For now though, using the drawing guidelines, it’s obvious I’ve been fiddling about with edges instead of standing back and making boxes. This is compounded by reading glasses which make three square inches my entire focus. Hardly surprising then that a few steps back and with the glasses on my head where they can’t interfere, the image looks like an inadvertent Picasso with its features in all kinds of odd alignments. I should learn to trust my long vision. The first painting was done gesturally and without close up focus. It had life and movement to it even though the nose was a boxer’s after losing too many fights.

This is where we are now. I have some areas to lighten and others to deepen. Brightening up the shine on her forehead and cheek I’ll tackle with a Naples yellow layer followed by Burnt sienna wash. The deepening – on her lips mainly – will be with dark brown mixed with Burnt sienna. I’ve written a contract with myself not to touch anything else. Except maybe a tiny darkening to the left of her teeth.

This image is far closer to the photo reference than any of the others. The tilt of her head isn’t right – her chin is higher and the tilt goes slightly back as well as to the side. But I have a better nose, a better mouth, and halfway decent eyes so it will be time to stop.

LED light so there’s reflection; welcome to nearly GMT!

Different positions in relation to the LEDs. I’m not sure it makes much difference. I’m calling it done, anyway; I can only mess it up if I persevere trying to correct a few details. I did risk a wash of Payne’s grey over the cheek – it was too bright and made her look jowly. Deepening the shadow under her cheekbone gives her face the right shape. It’s not the best nose in the world but I’m heading in the right direction with the help of those books.

Ok, when I chose the featured image the area displayed is exactly the tip of the nose and it looks a lot less well formed than I’d thought so I’ll give it some attention tomorrow.

31st October. I made some changes last night, which is usually a big mistake but this time I think may have caught the shape a little better.

The nostril on the left needs reducing and flattening a little, and the colour base over-layering now. I’ve got the aspect wrong in that there’s far less cheek bone and cheek on the left in the photo, but hopefully I’ve somehow balanced the rest of her features towards consistency. I should probably spend a week doing nothing but noses in awkward aspect portraits, and here lies one of the problems of a course that is so contemporary it favours abstraction and gestural impressionism over at least some focus on fundamental realism. Whenever I think of how much I enjoy the more expressionistic style, I’m aware of a suspicion that I do this because I can’t do the other, and of the reality that Banksy could do both. Check out his painting of the House of Commons full of apes.

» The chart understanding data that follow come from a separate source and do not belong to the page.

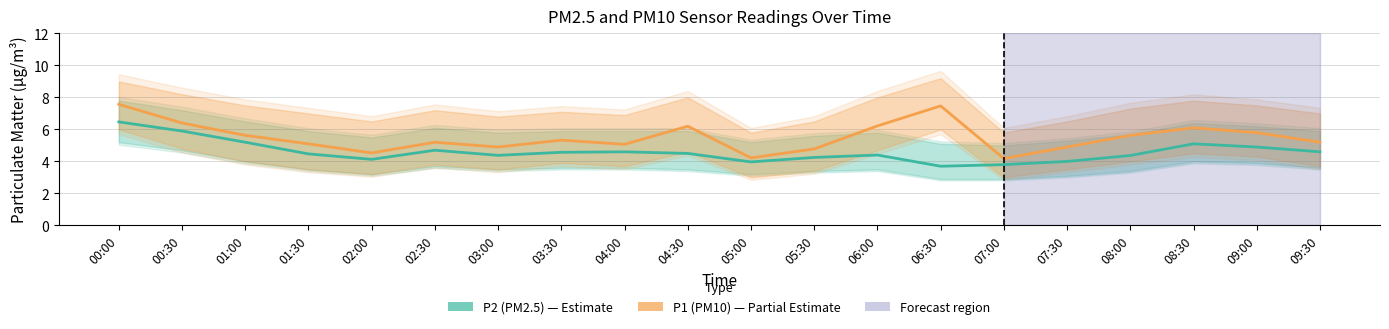

What position from the right is 03:30?

13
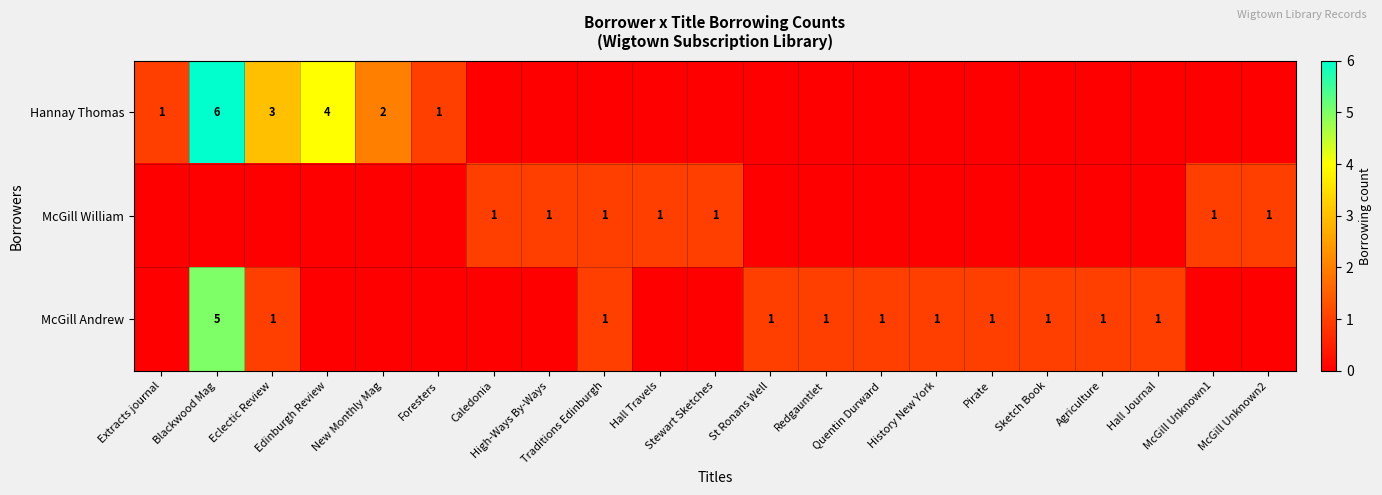

List the labels in order of McGill William value, smallest first.

Extracts journal, Blackwood Mag, Eclectic Review, Edinburgh Review, New Monthly Mag, Foresters, St Ronans Well, Redgauntlet, Quentin Durward, History New York, Pirate, Sketch Book, Agriculture, Hall Journal, Caledonia, High-Ways By-Ways, Traditions Edinburgh, Hall Travels, Stewart Sketches, McGill Unknown1, McGill Unknown2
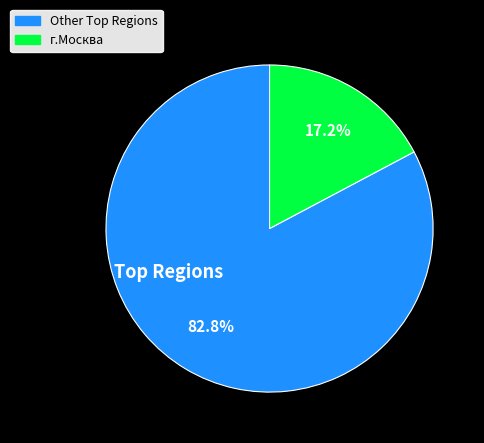

Is there a majority slice in this chart?

Yes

31st October and I’m at the tiny adjustment stage, each dot a painstaking risk that reminds me of a quote attributed to Oscar Wilde who said of his day that he’d spent all morning putting in a comma, and all afternoon taking it out again. This is where I am only with paint.

I was thinking her face needed some highlights to prevent it looking flat but rather than paint these in, I chose to scratch them out instead. I quite like the impact of this but I’ll take another look tomorrow. And her left eye needs some attention.

1st November. Last few flurries of activity, most of them teeny tiny and somehow of critical importance to the whole thing.

I still have some way to go with noses but this is progress.

Sin, O. 2019. Drawing the Head for Artists. Quarry Books.

Mau-Kun Yim, Iris Yim. 2017. Lessons in Masterful Portrait Drawing – a classical approach to drawing the head. North Light Books. Kindle edition.